4) A) (VALE 2 VALORES)  A teoria das quatro causas, de Aristóteles, aplicada à Escola Secundária Diogo de Gouveia, em Beja, resulta assim: a causa formal é a forma do edifício escolar, incluindo as salas, laboratórios, etc; a causa material é a matéria usada na construção, isto é, tijolo, ferro, cimento, mármore, telha, plástico, alumínio, etc; a causa eficiente é quem fabricou a escola, isto é, o onjunto dos pedreiros, carpinteiros, eletricistas, canalizadores, arquitetos, engenheiros, empreiteiros; a causa final é o desenvolvimento dos conhecimentos cientíicos e humanísticos e das habilidades técnicas dos alunos, a sua certificação e a constituição de um polo de saber irradiante, em que os professores são peça fundamental. A teoria do ato e da potência aplicada é a seguinte: a escola é uma escola secundária em ato ou realidade presente e é uma universidade ou qualquer outra coisa em potência, isto é, no futuro previsível.

 

4) B) (VALE UM VALOR) A ação de recolha de alimentos a favor dos carenciados tem como causa formal os gestos sucessivos de agarrar alimentos e transportá-los (gestos são formas moventes). Como causa material, tem os alimentos e os corpos dos que os carregam. Como causa eficiente, os doadores dos alimentos e os voluntários que os levam.

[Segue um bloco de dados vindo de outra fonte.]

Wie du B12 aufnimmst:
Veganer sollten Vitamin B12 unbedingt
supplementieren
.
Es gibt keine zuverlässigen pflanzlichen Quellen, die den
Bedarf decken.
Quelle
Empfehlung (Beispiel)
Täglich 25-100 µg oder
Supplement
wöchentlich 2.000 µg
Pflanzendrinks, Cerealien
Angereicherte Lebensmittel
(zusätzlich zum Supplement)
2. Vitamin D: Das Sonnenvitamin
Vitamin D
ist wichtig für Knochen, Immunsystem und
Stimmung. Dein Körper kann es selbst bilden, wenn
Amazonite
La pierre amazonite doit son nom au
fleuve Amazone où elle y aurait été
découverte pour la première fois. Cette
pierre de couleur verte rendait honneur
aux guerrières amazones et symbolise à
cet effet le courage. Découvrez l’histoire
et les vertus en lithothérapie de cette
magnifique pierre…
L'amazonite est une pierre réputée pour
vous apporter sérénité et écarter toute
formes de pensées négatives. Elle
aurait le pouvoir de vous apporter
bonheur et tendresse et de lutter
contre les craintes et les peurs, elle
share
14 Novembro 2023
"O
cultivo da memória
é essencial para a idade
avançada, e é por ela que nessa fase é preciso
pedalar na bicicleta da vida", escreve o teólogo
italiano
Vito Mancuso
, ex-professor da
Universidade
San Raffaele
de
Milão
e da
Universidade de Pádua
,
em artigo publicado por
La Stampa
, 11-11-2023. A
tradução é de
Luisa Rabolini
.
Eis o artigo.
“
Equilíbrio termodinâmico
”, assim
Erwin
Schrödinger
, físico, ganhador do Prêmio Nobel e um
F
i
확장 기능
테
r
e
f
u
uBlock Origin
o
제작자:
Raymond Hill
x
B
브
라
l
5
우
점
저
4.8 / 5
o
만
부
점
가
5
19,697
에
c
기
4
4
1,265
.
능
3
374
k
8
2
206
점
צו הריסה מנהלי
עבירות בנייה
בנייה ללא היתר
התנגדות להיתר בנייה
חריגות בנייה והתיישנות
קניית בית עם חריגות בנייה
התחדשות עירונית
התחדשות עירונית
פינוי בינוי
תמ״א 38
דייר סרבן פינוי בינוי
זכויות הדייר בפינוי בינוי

Como causa final, alimentar as pessoas carenciadas.

 

5) A) (VALE DOIS VALORES) O livre-arbítrio ou liberdade racional de deliberar como agir é compatível com os valores éticos de bem e de mal, justo e injusto, com os valores estéticos de belo e feio, sublime e horrível, e com os valores científicos de verdadeiro, falso e verosímil. Livre-arbítrio é uma faculdade racional e valores são qualidades ou essências exteriores a essa faculdade racional.

 

5)B) (VALE 2 VALORES) O maior grau de liberdade, aparentemente, existe no determinismo com livre-arbítrio (os manuais chamam-lhe: determinismo moderado), doutrina segundo a qual a natureza se rege por leis necessárias, fixas e inflexíveis (as mesmas causas produzem sempre os mesmos efeitos) e temos liberdade para escolher este ou aquele determinismo, cujos efeitos conhecemos. Em seguida, com menor grau de liberdade, porque não conhecemos os seus contornos, vem o indeterminismo com livre-arbítrio (alguns manuais chamam-lhe libertismo...) isto é a doutrina segundo a qual a natureza não tem leis fixas e absolutamente previsíveis (exemplo: ao partir um ovo de galinha, não é certo encontrar clara e gema dentro, posso encontrar um trevo ou uma pérola) e sou livre de escolher. No fatalismo, doutrina segundo a qual os acontecimentos estão predestinados desde a mais remota antiguidade, não há livre-arbítrio.